Weiter nördlich auf den kleinen Antillen

Nachdem wir die Marina Pointe du Bout verlassen haben, werfen wir den Anker vor „Le Carbet“. Wir genießen drei Tage dort und besuchen die Bar Le Wahoo. Hier gibt es den Mega-Cocktail Despejito – eine Mischung aus Mojito und Desperados. Unglaublich lecker! Dann geht es für uns weiter.

Wir liegen in der traumhaften Bucht Anse Couleuvre auf Martinique vor Anker, um unsere nächste Überfahrt zur Insel Marie-Galante vorzubereiten. Am nächsten Tag werden wir in den frühen Morgenstunden plötzlich von einem merkwürdigen Piepton geweckt. Wir schrecken hoch und stellen fest, dass wir keinen Strom mehr an Bord haben. Panisch rennen wir durch die KAMI und suchen den Fehler, prüfen Sicherungen, Systeme, Schalter – alles drin, alles normal … nur eben komplett ohne Strom. Die Batterien liefern nur noch rund 10 Volt. Mike ruft kurzerhand unseren Elektriker Matthias an, der die komplette Elektrik auf der KAMI neu aufgebaut hat. Zum Glück geht er sofort ans Telefon. Nach einem kurzen Gespräch schaltet er sich von Mallorca aus auf unser Victron-System und prüft alles remote. Und dann kommt der Hammer: Unsere Batterien sind komplett leer, obwohl das System am Abend vorher noch 60 % Kapazität angezeigt hatte!

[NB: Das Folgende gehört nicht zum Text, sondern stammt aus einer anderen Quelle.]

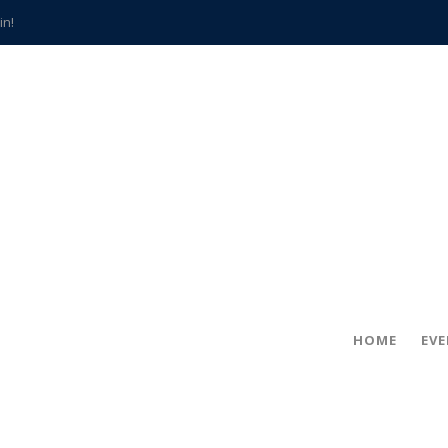
in!
hville
CCS teachers
hits the spot
gold coin
s time
frightening diagnosis
han a decade of local history
HOME
EV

Laut Matthias war die Kalibrierung fehlerhaft – vermutlich durch ein Server-Update von Victron. Offenbar waren wir schon länger mit viel zu wenig Spannung unterwegs, ohne es zu wissen. Zum Glück hatte Mike damals darauf bestanden, den Generator mit einer separaten Batterie abzusichern, denn wir konnten nicht einmal die Maschinen starten. Also: Generator an, durchatmen und weiter.
Matthias setzt die Batterieanzeige komplett auf null. Jetzt muss der Generator laufen, bis wir wieder bei echten 100 % sind – und diesmal sind 100 % auch wirklich 100 %. Bei LiFePO₄-Batterien entspricht das 14,7 Volt.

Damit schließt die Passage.